• **Document extract**
^^^^^^^^^^^^^^^^

Set up an AWS EKS cluster with a managed node group using custom launch templates

Set up an AWS EKS cluster with a managed node group using custom launch templates

Introduction

Amazon Elastic Kubernetes Service (Amazon EKS) is a fully managed Kubernetes service offered by AWS. It allows users to deploy Kubernetes applications without installing and managing the Kubernetes control plane or worker nodes. AWS EKS ensures High Availability, Security, and automates critical tasks such as patching, node provisioning, and updates.

This tutorial will demonstrate setting up an EKS cluster with managed node groups using custom launch templates.

Prerequisites:

  • AWS Account

  • Basic familiarity with AWS, Terraform, and Kubernetes

  • Access to a server with Terraform installed or an Ubuntu machine.

Let's proceed with creating Terraform code for provisioning the AWS EKS cluster. We will organize this process into different modules. Below is the structure for our approach and there is a script that you can create all the files and directories in one go:

.

^^^^^^^^^^^^^^^^

• **Record set**
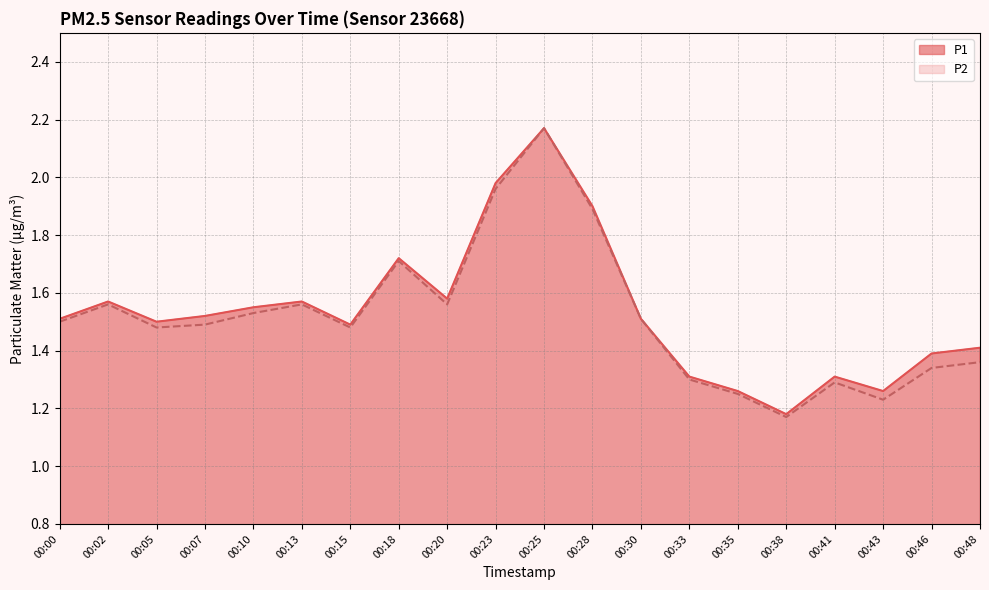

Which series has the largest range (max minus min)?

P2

^^^^^^^^^^^^^^^^

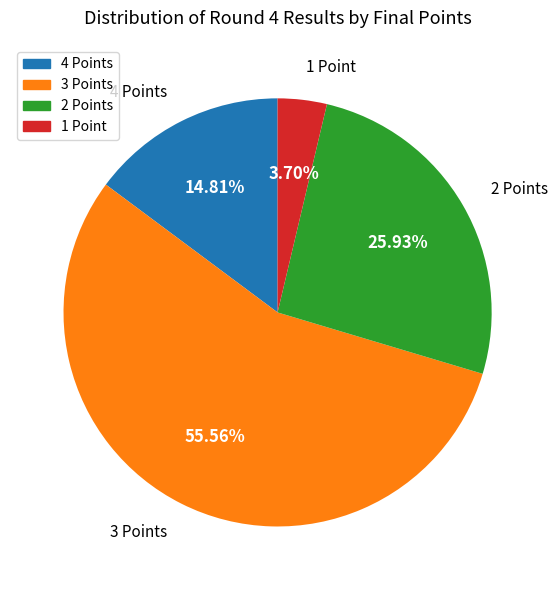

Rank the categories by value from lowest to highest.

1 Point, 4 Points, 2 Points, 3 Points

^^^^^^^^^^^^^^^^

• **Problem A**
According to the EKS tutorial, which tasks does AWS EKS automate?
• **Problem B**
Write the next part of the EKS tutorial, starting right after its last line.
The material comes from a source separate from the EKS tutorial.

• **Your response A**
It automates patching, node provisioning, and updates.

• **Your response B**
├── README.md
├── main.tf
├── modules
│   ├── eks
│   │   ├── main.tf
│   │   ├── outputs.tf
│   │   └── variables.tf
│   ├── iam
│   │   ├── main.tf
│   │   └── outputs.tf
│   ├── security-group
│   │   ├── main.tf
│   │   ├── outputs.tf
│   │   └── variables.tf
│   └── vpc
│       ├── main.tf
│       ├── outputs.tf
│       └── variables.tf
├── provider.tf
├── terraform.tfvars
└── variables.tf

5 directories, 16 files
#!/bin/bash

# Create directories
mkdir -p modules/eks
mkdir -p modules/iam
mkdir -p modules/security-group
mkdir -p modules/vpc

# Create empty files
touch README.md
touch main.tf
touch provider.tf
touch terraform.tfvars
touch variables.tf

# Create files in modules/eks
touch modules/eks/main.tf
touch modules/eks/outputs.tf
touch modules/eks/variables.tf

# Create files in modules/iam
touch modules/iam/main.tf
touch modules/iam/outputs.tf

# Create files in modules/security-group
touch modules/security-group/main.tf
touch modules/security-group/outputs.tf
touch modules/security-group/variables.tf

# Create files in modules/vpc
touch modules/vpc/main.tf
touch modules/vpc/outputs.tf
touch modules/vpc/variables.tf

echo "Directory structure and files created successfully."

Save the above script to a file, for example, create_directory_structure.sh, and make it executable:

chmod +x create_directory_structure.sh

Then, run the script:

./create_directory_structure.sh

This will create the entire directory structure with empty files as specified in your requirement.

Step 1: Create the module for VPC

  • Create main.tf file and add the below code to it.
# Creating VPC
resource "aws_vpc" "eks_vpc" {
  cidr_block           = var.vpc_cidr
  instance_tenancy     = "default"
  enable_dns_hostnames = true

  tags = {
    Name = "${var.cluster_name}-vpc"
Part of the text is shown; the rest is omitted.